In the end, we have to remark that GO annotations of gene products in recent GOA files are still not complete, all the reported results are conservative, since a predicted annotation not appear in the GOA file should not simply be taken as a false positive prediction. This predicted annotation may be lack of experimental evidences, or not curated by GO consortium, and thus it is not included into the GOA file by now. We also want to note that the studied semantic similarity based interspecies gene function prediction can only apply to genes with some annotations. Similar to other techniques, interspecies gene function prediction may result in over-annotated terms to genes.
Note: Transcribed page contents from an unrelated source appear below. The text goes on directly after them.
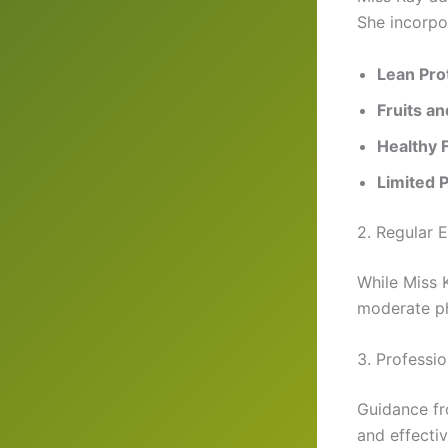
She incorpo
Lean Pro
Fruits a
Healthy F
Limited 
2. Regular 
While Miss 
moderate phy
3. Professi
Guidance fr
and effectiv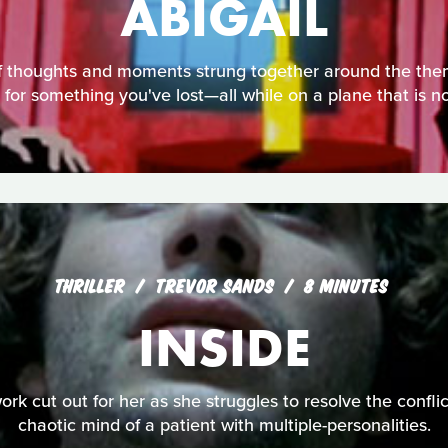
ABIGAIL
 of thoughts and moments strung together around the the
 for something you've lost—all while on a plane that is no
THRILLER
TREVOR SANDS
8 MINUTES
INSIDE
ork cut out for her as she struggles to resolve the conflic
chaotic mind of a patient with multiple-personalities.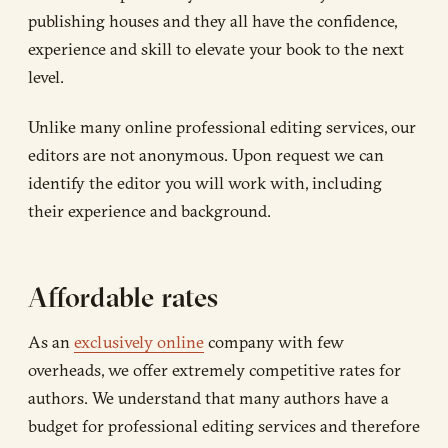
publishing houses and they all have the confidence,
experience and skill to elevate your book to the next
level.
Unlike many online professional editing services, our
editors are not anonymous. Upon request we can
identify the editor you will work with, including
their experience and background.
Affordable rates
As an
exclusively online
company with few
overheads, we offer extremely competitive rates for
authors. We understand that many authors have a
budget for professional editing services and therefore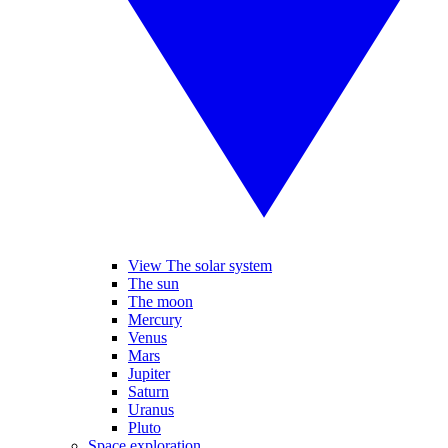
View The solar system
The sun
The moon
Mercury
Venus
Mars
Jupiter
Saturn
Uranus
Pluto
Space exploration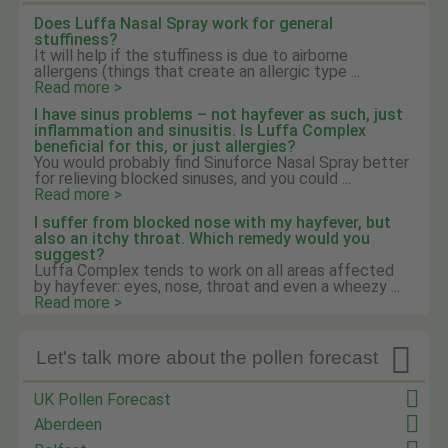
Does Luffa Nasal Spray work for general
stuffiness?
It will help if the stuffiness is due to airborne
allergens (things that create an allergic type ...
Read more >
I have sinus problems – not hayfever as such, just
inflammation and sinusitis. Is Luffa Complex
beneficial for this, or just allergies?
You would probably find Sinuforce Nasal Spray better
for relieving blocked sinuses, and you could ...
Read more >
I suffer from blocked nose with my hayfever, but
also an itchy throat. Which remedy would you
suggest?
Luffa Complex tends to work on all areas affected
by hayfever: eyes, nose, throat and even a wheezy ...
Read more >

Let's talk more about the pollen forecast
UK Pollen Forecast
Aberdeen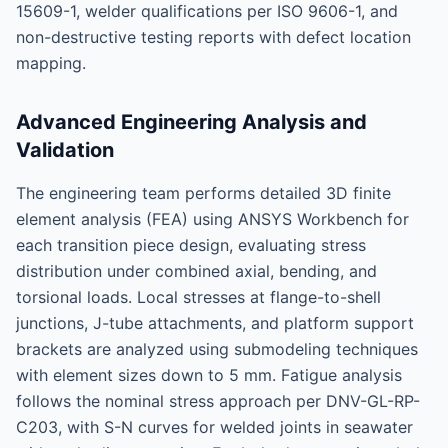
15609-1, welder qualifications per ISO 9606-1, and
non-destructive testing reports with defect location
mapping.
Advanced Engineering Analysis and
Validation
The engineering team performs detailed 3D finite
element analysis (FEA) using ANSYS Workbench for
each transition piece design, evaluating stress
distribution under combined axial, bending, and
torsional loads. Local stresses at flange-to-shell
junctions, J-tube attachments, and platform support
brackets are analyzed using submodeling techniques
with element sizes down to 5 mm. Fatigue analysis
follows the nominal stress approach per DNV-GL-RP-
C203, with S-N curves for welded joints in seawater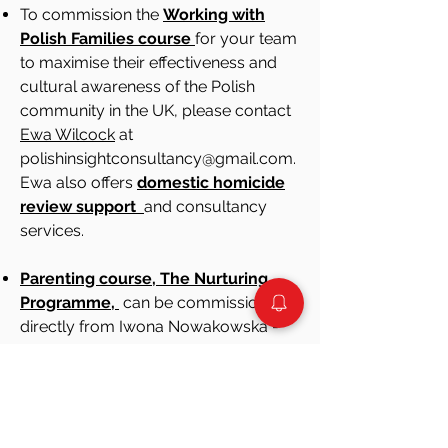
To commission the
Working with
Polish Families course
for your team
to maximise their effectiveness and
cultural awareness of the Polish
community in the UK, please contact
Ewa Wilcock
at
polishinsightconsultancy@gmail.com.
Ewa also offers
domestic homicide
review support
and consultancy
services.
Parenting course, The Nurturing
Programme,
can be commissioned
directly from Iwona Nowakowska -
sentire.psychoterapia@gmail.com
We published a list of trusted
Polish
counsellors
and
solicitors
who offer
services in their private practices.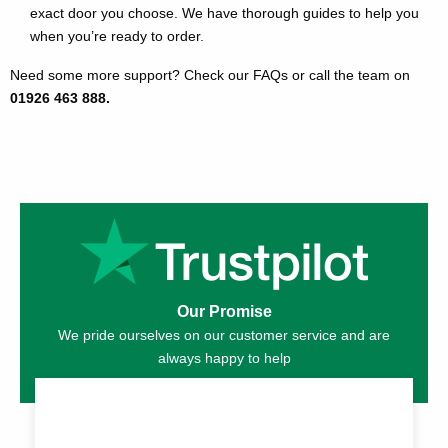
exact door you choose. We have thorough guides to help you
when you’re ready to order.
Need some more support? Check our FAQs or call the team on
01926 463 888.
Our Promise
We pride ourselves on our customer service and are
always happy to help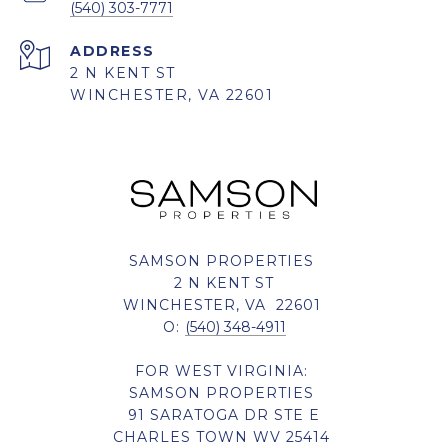
(540) 303-7771
ADDRESS
2 N KENT ST
WINCHESTER, VA 22601
SAMSON PROPERTIES
2 N KENT ST
WINCHESTER, VA 22601
O:
(540) 348-4911
FOR WEST VIRGINIA:
SAMSON PROPERTIES
91 SARATOGA DR STE E
CHARLES TOWN WV 25414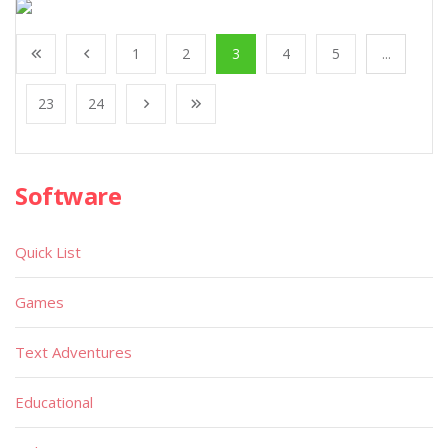
1
2
3
4
5
...
23
24
Software
Quick List
Games
Text Adventures
Educational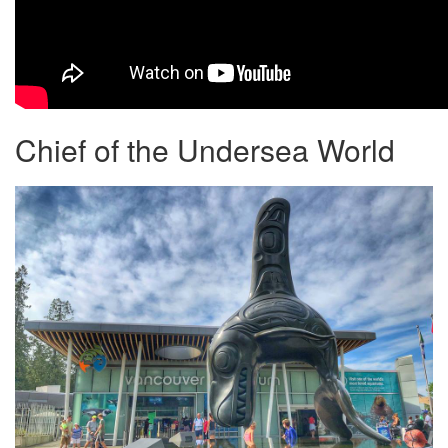
Chief of the Undersea World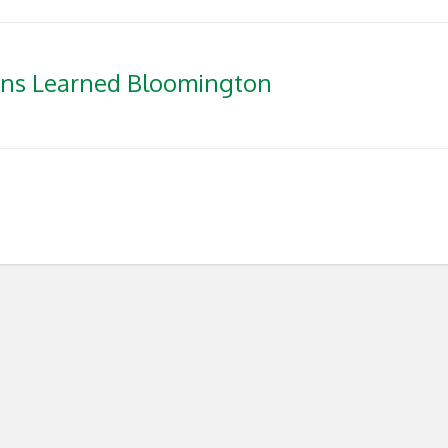
ons Learned Bloomington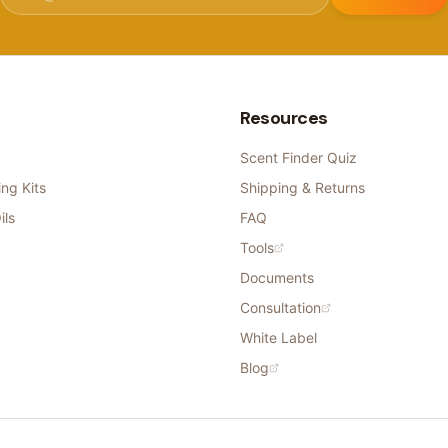
Resources
Scent Finder Quiz
ng Kits
Shipping & Returns
ils
FAQ
Tools
Documents
Consultation
White Label
Blog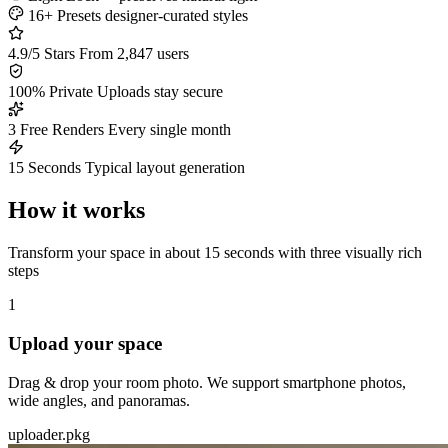
16+ Presets
designer-curated styles
4.9/5 Stars
From 2,847 users
100% Private
Uploads stay secure
3 Free Renders
Every single month
15 Seconds
Typical layout generation
How it works
Transform your space in about 15 seconds with three visually rich
steps
1
Upload your space
Drag & drop your room photo. We support smartphone photos,
wide angles, and panoramas.
uploader.pkg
One possible way to mitigate this issue is to integrate with more biological data and work together with other techniques [5355]. Synergy multiple types of biological data from different species, ontology hierarchy and semantic similarity to further boost the performance of interspecies gene function prediction is an interesting future pursue. We believe our work can prompt more work on semantic similarity based gene function prediction across species, especially for the species with high homology.

Conclusions

In this paper, we investigate the possibility of predicting GO annotations of gene products across species using semantic similarity between genes. For this purpose, we adopt three widely used semantic similarity metrics and collect GO annotations of four species (Human, Mouse, Danio rerio and Arabidopsis thaliana). Our extensive experimental results show that interspecies gene function prediction using GO annotations of two highly homologous species is more prominent than that of two species without such high homology. Our investigation shows GO annotations of two homologous species are complementary for each other. However, for two species with low homology, it is not helpful to synergy their GO annotations for interspecies gene function prediction.

There are several avenues for future work. Adaptive setting k 1 and k 2 can further improve the accuracy of interspecies gene function prediction. Synergy the semantic similarity with other biological data can enhance functional association coherency between genes and thus to boost the prediction accuracy. Designing more advanced semantic similarity metric that takes into account incomplete and shallow annotations of genes is another interesting future pursue.